Revision tracking records:
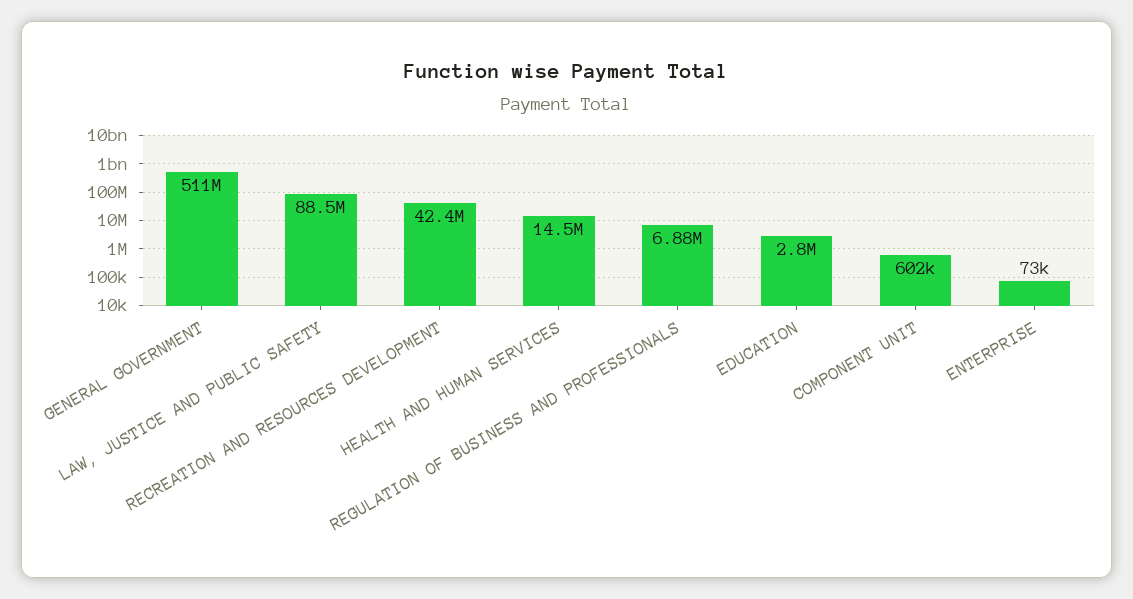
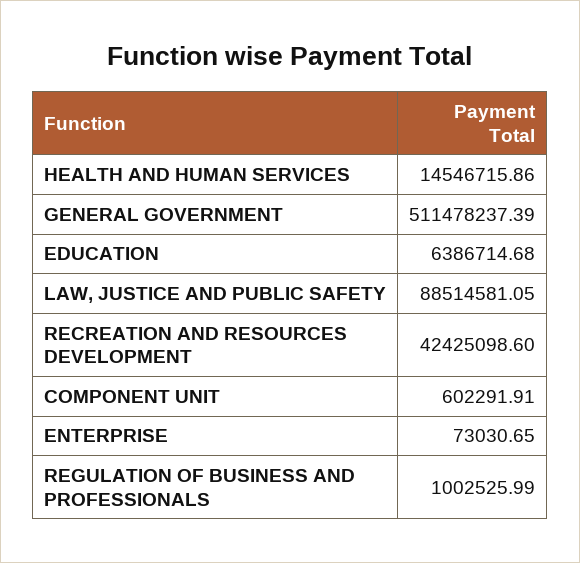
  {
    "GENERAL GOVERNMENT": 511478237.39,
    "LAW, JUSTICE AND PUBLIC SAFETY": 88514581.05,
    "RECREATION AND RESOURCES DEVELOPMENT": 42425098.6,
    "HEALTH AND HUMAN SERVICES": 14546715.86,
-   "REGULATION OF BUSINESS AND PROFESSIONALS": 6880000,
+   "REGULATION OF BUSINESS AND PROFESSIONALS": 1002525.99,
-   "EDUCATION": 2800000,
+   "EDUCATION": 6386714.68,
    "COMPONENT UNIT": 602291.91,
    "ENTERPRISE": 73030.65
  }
...
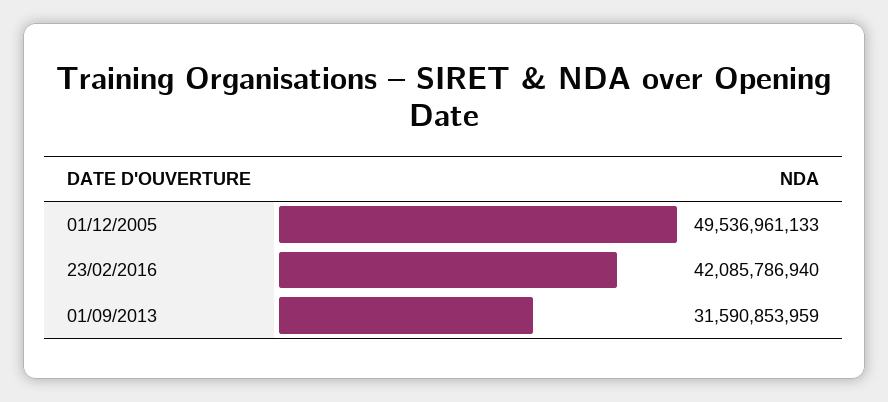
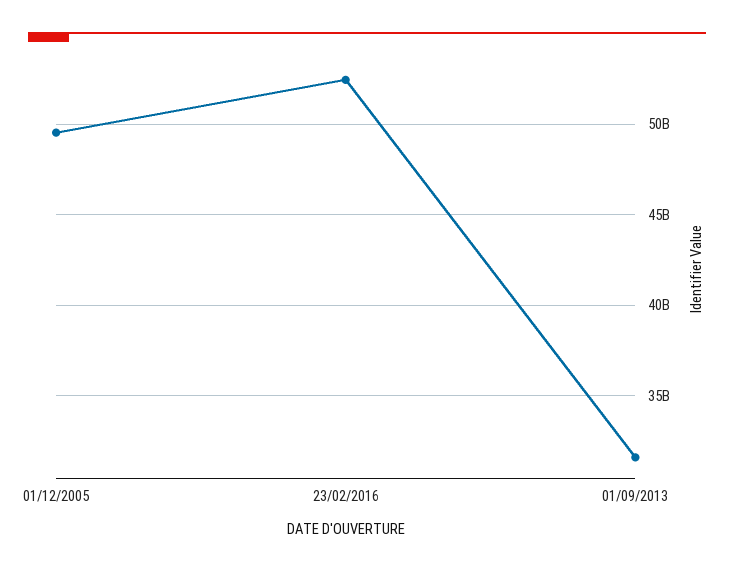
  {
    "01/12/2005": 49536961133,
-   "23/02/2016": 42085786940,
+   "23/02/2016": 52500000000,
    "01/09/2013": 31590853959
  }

INSTRUCTIONS FOR THE TASK:
Pull every line that holds the string "EDUCATION" out of the records.

SOLVED EXERCISE:
-   "EDUCATION": 2800000,
+   "EDUCATION": 6386714.68,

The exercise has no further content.